Grey’s Anatomy vs. Scrubs*: Or the Limits of Representation
by guest contributor Maia, originally posted at her blog, Capitalism Bad; Tree Pretty
I’ve started watching Grey’s Anatomy really regularly (they’re repeating Season 1 in NZ), I’m not quite sure why – because I don’t really like it that much. I don’t think it’s well-written, by half-way through season two I hated almost all the characters. But watch it I do, if nothing else it gets things to blog about it.
Shonda Rhimes (Creator of the show) said that she wanted Grey’s Anatomy to look like America, and she did quite well. Of the four authority figures we see most regularly, three are african-american, and one of those is female. This is a world where you can live in a trailer park and grow up to be surgeon. Rich or poor, male of female, Korean, African-American or white – anyone can work at Seattle Grace.
Compare this to Scrubs, the authority figures are all white men, and while you can be a doctor and female or a doctor and African-American, the women of colour are all nurses.
There was this episode of Scrubs where all the main characters were speaking to the camera about their lives. I don’t remember the reason but Carla (the Latina Nurse) was telling a story about when she was a girl, and how she came to be in the job she was in. She was in a store and someone was injured in some way and a doctor came in and saved the patient. Her segment ended with her saying “That’s when I realised I wanted to be a doctor.”
The show didn’t have to tell us why Carla didn’t become a doctor, because it was really clear.

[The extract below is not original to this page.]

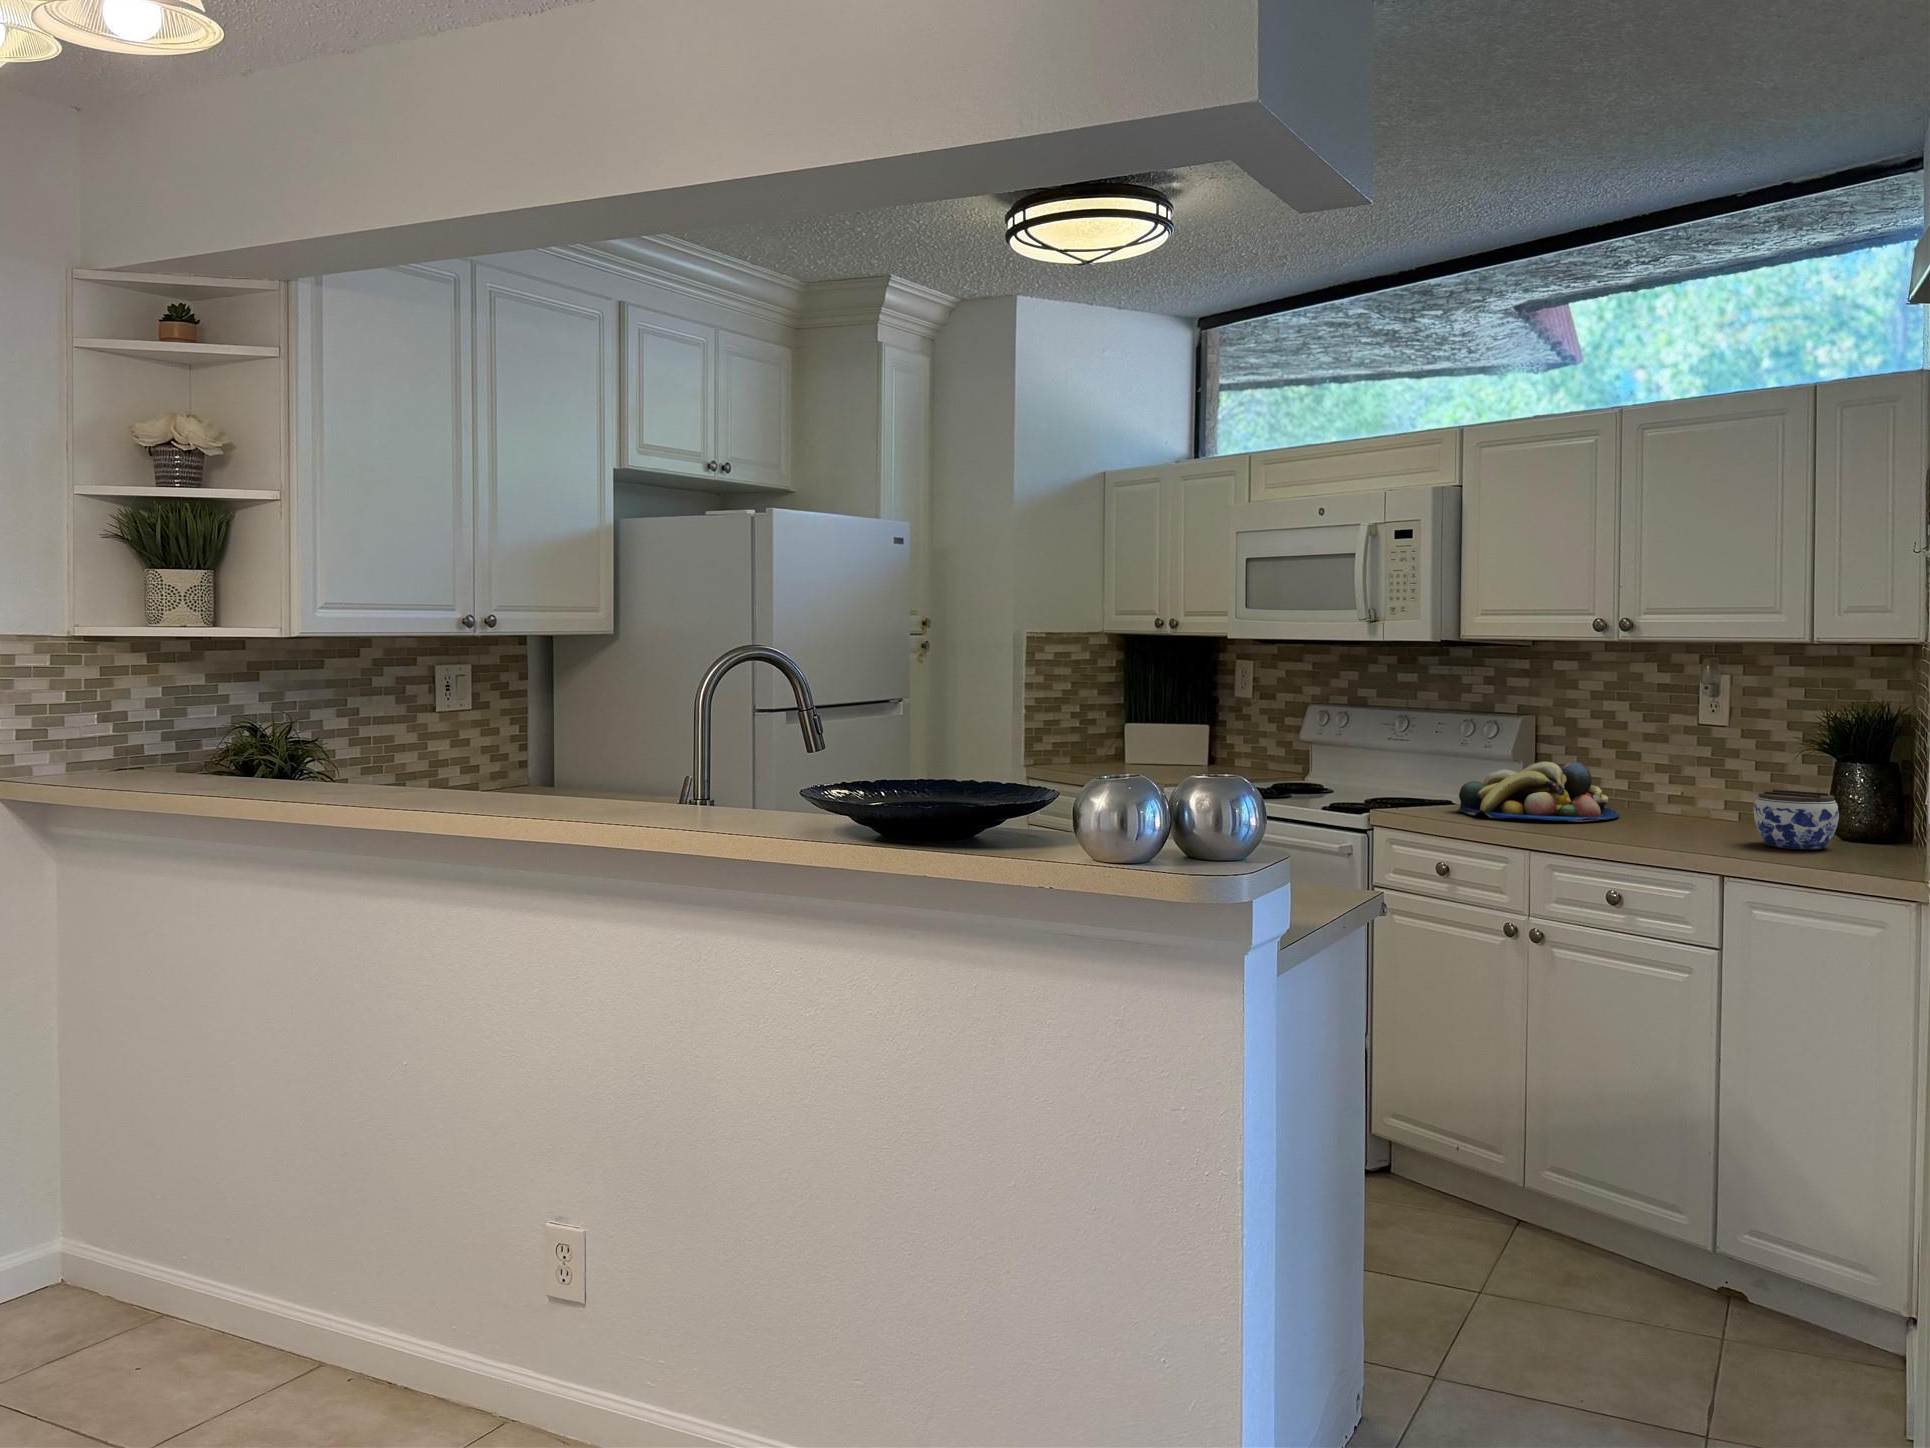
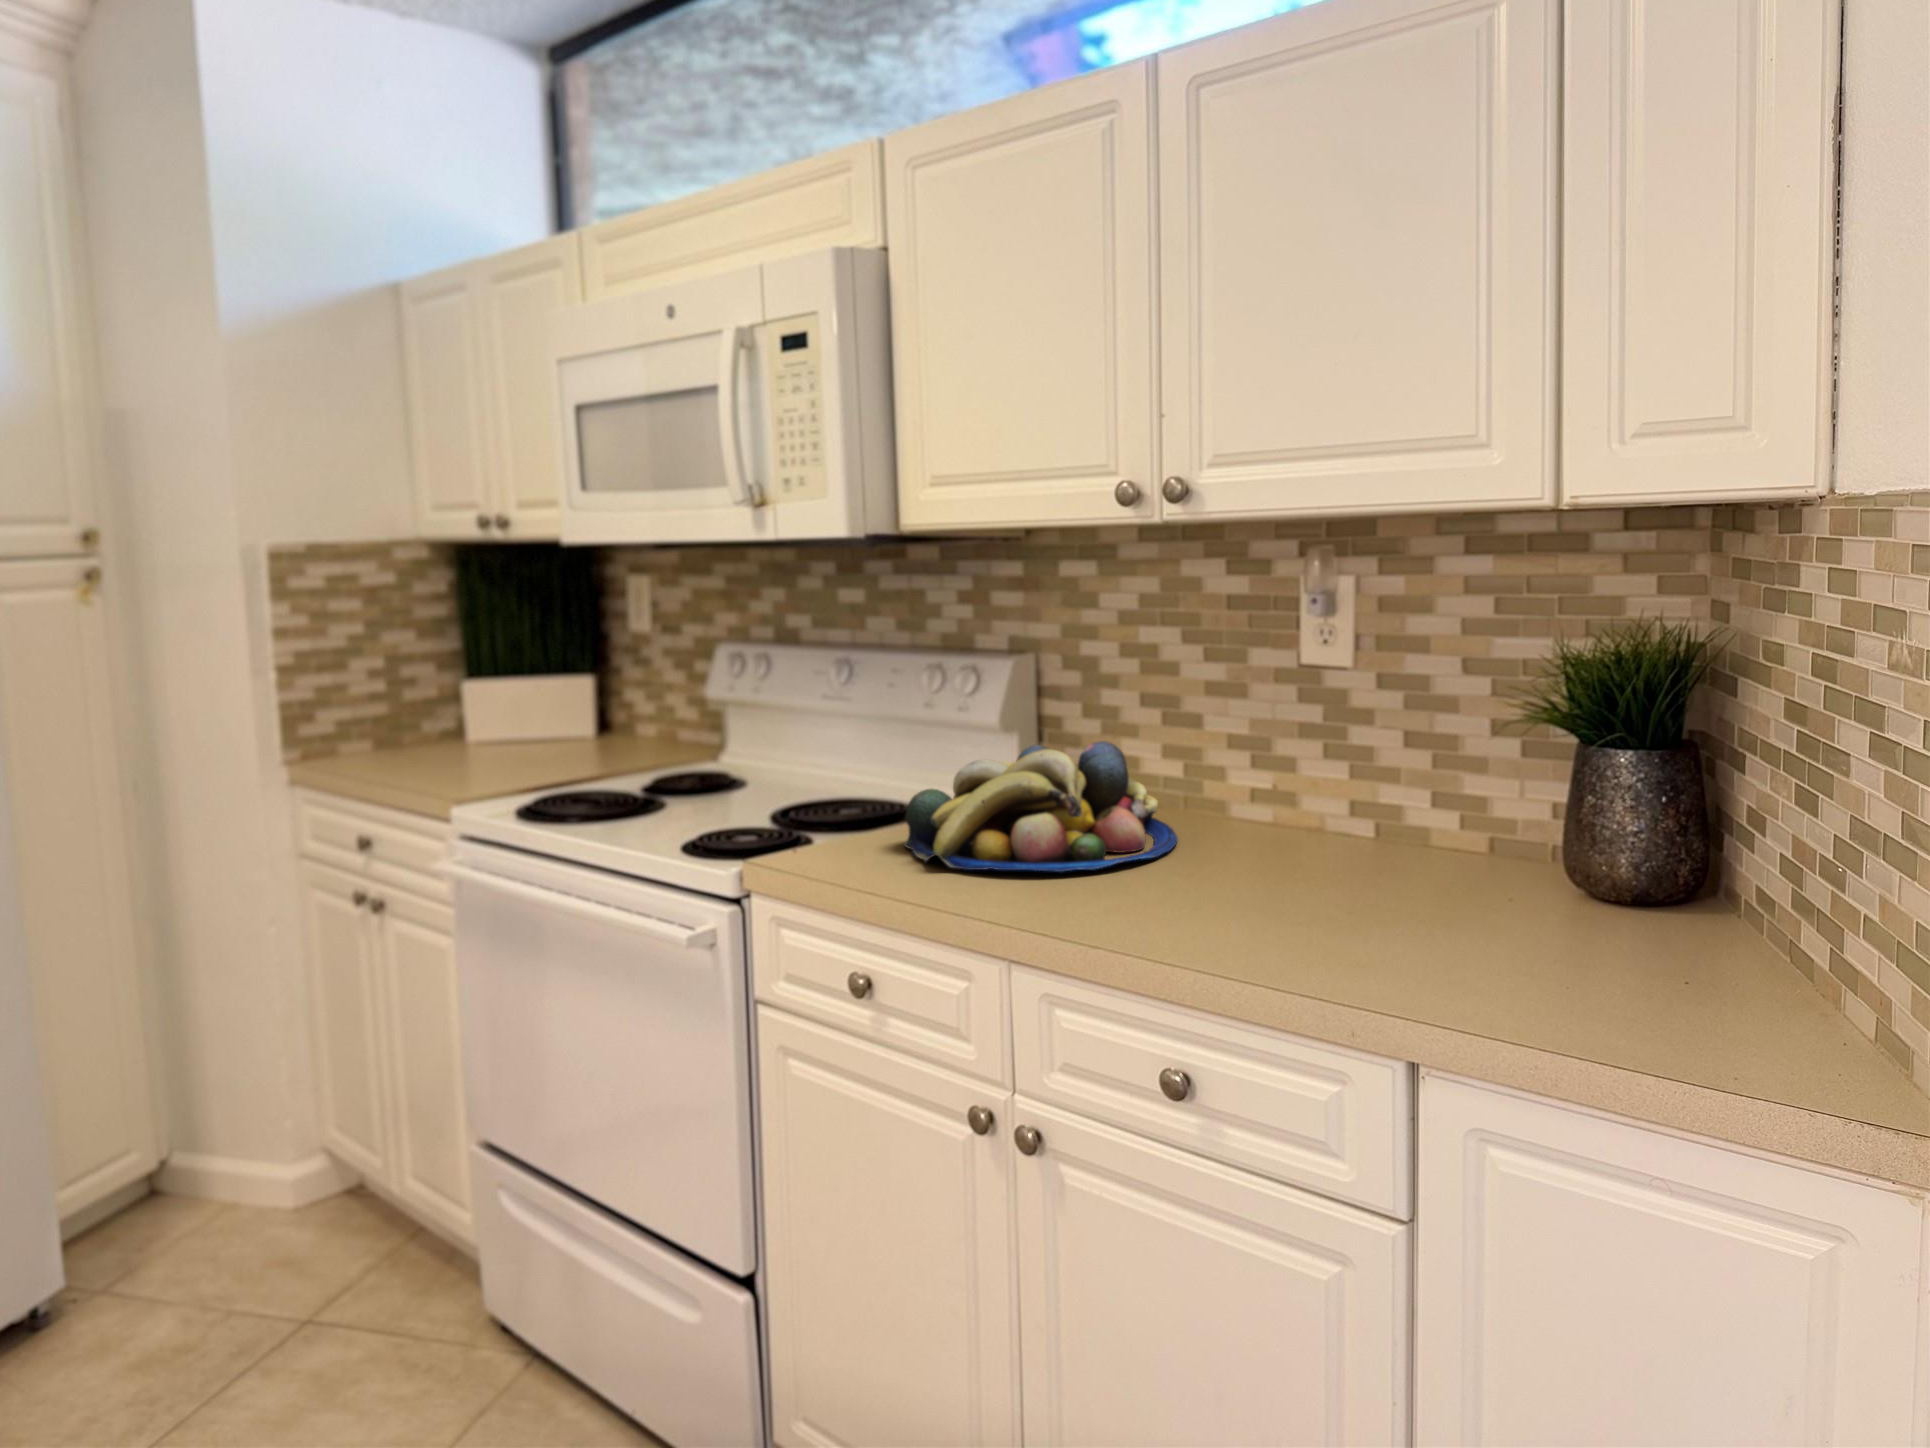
jar: present [1754,790,1839,849] -> none [1437,816,1608,953]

What I loved about Scrubs is that it showed a society where racism, sexism, and the class system were all problems.
I don’t believe that individuals can overcome racism, sexism and their position in the class system by themselves, even if you do manage to achieve a position of power despite belonging to and oppressed group then there are going to be scars.
When Izzie told a girl from her trailer park to give up her baby, because Izzie had given up her baby and become a doctor – the show is arguing that anyone can make it. In our society it’s simply not true, and any show that pretends it is is lying to us.** Give me a show set in a world I can recognise.
*Or at least the first couple of seasons of Scrubs, I haven’t watched the show in years, and suspect it has gone downhill.
** Grace Paley, short story writer activist, said of writing that all your characters had to have blood and money. Meaning that everyone comes from somewhere, and where that is shapes who you are, and that everyone is also shaped by the way they meet their material needs . Most TV shows ignore the second rule, and the worlds they create are that much poorer because of it (and, Firefly excepted, Joss Whedon was unfortunately no exception).